Оказывается, по берегам Онеги уже наступила зима, земля успела замерзнуть и укрыться первым, пока еще тонким, снежным покровом. И только текучая вода еще оставалась жить в поздней осени. Но явно – ненадолго.
– Старик был прав, – пробормотал Кудеяр. – Еще несколько дней, и река тоже схватится. Аккурат к сроку поспели.
– Куда поспели, мой неверный родич?! – безнадежно вопросил Рустам. – Ты заживо подверг меня азад ал-кабру, могильному наказанию! Посмотри, здесь нет даже солнца!
– Ночью нет солнца даже в Крыму, басурманин, – усмехнулся боярский сын.
– Иншалла, Кудеяр, ты не ведаешь, что молвишь! – невидимый в темноте, степняк всплеснул руками. – В эти дни в нашем Крыму собирают виноград и наслаждаются персиками! В эти дни в нашем Крыму вынимают из спелых абрикосов косточки, рассыпают их на циновки, и к вечеру они превращаются в прозрачную курагу, сладкую, как нектар, и ароматную, как мед! В эти дни в нашем Крыму дыни раздают по драхме за арбу, а арбузы можно забирать и вовсе даром!
– Насчет «даром» ты явно заврался, Рустам, – покачал головой боярский сын.
– Ай, как можно не верить собственному брату?! – возмутился татарин. – Когда ты попадешь ко мне в плен, то сам увидишь. Наши арбузы дешевле вашего сена, а наши абрикосы растут на улицах только для тени: срывай да ешь, сколько влезет! Но прохожим просто лень поднимать за ними руку.

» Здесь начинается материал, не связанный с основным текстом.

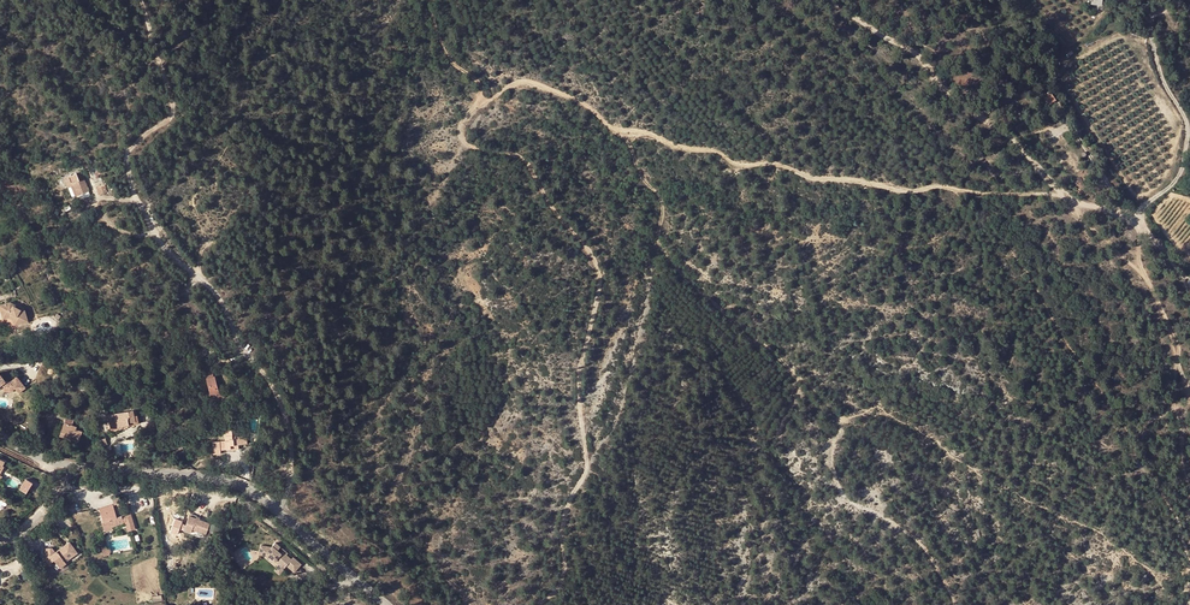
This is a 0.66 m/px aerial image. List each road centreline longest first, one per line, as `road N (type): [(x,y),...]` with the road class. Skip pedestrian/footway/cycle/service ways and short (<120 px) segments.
road 1 (track): [(957,604),(919,540),(842,493),(830,455),(840,432),(832,407),(659,248),(664,207),(642,176),(629,135),(582,103),(525,83),(484,101),(478,81),(442,46),(427,0)]
road 2 (track): [(537,604),(561,583),(563,519),(588,461),(578,391),(600,276),(529,164),(462,139),(461,127),(484,101)]
road 3 (track): [(275,514),(290,459),(276,393),(238,342),(223,306),(157,236),(127,167),(127,155),(168,119),(172,103),(141,0)]
road 4 (track): [(1189,284),(1140,224),(1064,193),(918,53),(834,0)]
road 5 (track): [(629,135),(717,152),(732,163),(893,189),(1061,190)]
road 6 (tertiary): [(385,604),(238,486),(62,465)]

Ай, когда ты попадешь ко мне в плен, я буду сажать тебя за стол от себя по правую руку, я буду поить тебя днем горячим чаем, а ночью холодным вином, я буду угощать тебя жареной бараниной и усаживать в тени густой виноградной лозы и никогда не потащу тебя через половину мира к мертвому ишаку в мерзлую темную задницу!
Кудеяр рассмеялся:
– Знаю-знаю. У вас там, в Крыму, даже дохлые ишаки всегда потные из-за жары. Так что в плен сдаваться я не стану, братик. Уж лучше здесь плащ потеплее накину.
За разговором вокруг стало потихоньку светлеть, и вскоре путники смогли увидеть довольно широкую тропу, идущую от причала вверх по берегу. Там, наверху, возле опушки соснового бора, лежали кверху брюхом два сшитых из толстого теса крутобоких баркаса.

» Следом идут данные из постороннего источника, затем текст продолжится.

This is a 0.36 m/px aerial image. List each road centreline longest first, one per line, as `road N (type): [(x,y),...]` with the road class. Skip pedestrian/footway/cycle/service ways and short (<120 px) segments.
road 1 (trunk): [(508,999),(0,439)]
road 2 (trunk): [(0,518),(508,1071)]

– Местные, видать, от воды кормятся, – вслух подумал Духаня. – Обычному смерду такая лодка ни к чему.
– Рухлядь берите, – распорядился боярский сын и пошел вперед.
Пока он поднимался – лодки заслоняли весь вид впереди, но когда Кудеяр с ними поравнялся, то невольно присвистнул и замедлил шаг.
Он и сам был из мест лесистых, костромских и к большим домам привык. Но здесь…
Впереди возвышалась бревенчатая махина высотой саженей восемь до конька, полных два этажа с чердаком сверху. В ширину в ней было шагов пятнадцать – тоже, считай, восемь саженей. В длину – шагов шестьдесят, не менее. Крыша – крыта пропитанным дегтем до черноты тесом, крыльцо – с лестницей в два пролета, и тоже крытое, окон – шесть по первому жилью и шесть по второму. И плюс к тому гульбище – длинный балкон вдоль окон второго этажа.
– Это местная крепость? – неуверенно спросил татарин.
– Изба крестьянская, – бросил в ответ Кудеяр и двинулся дальше.
В светлом утреннем небе было хорошо видно, как из трубы струится дымок, и потому боярский сын уверенно поднялся по ступеням, Ежан постучал в дверь.
– Кому там не спится в такую рань? – вскоре поинтересовались из-за двери, и тесовая створка открылась.
На пороге стоял сонный бородатый мужик лет сорока, босой, в полотняной рубахе и штанах. Одной рукой он лениво чесал подбородок, другой постукивал по колену обухом топора.
– Ты хозяин будешь? – спросил Ежан.
– Батя, это к тебе! – крикнул в глубину избы мужик.
Еще пара минут ожидания, и из сеней показался вполне еще крепкий, но невысокий мужчина. Его можно было бы принять за брата первого – кабы не совершенно седая борода и волосы.
– Хорошего дня, люди добрые, – остановился он с косой рядом с сыном. – Какими судьбами в наших краях?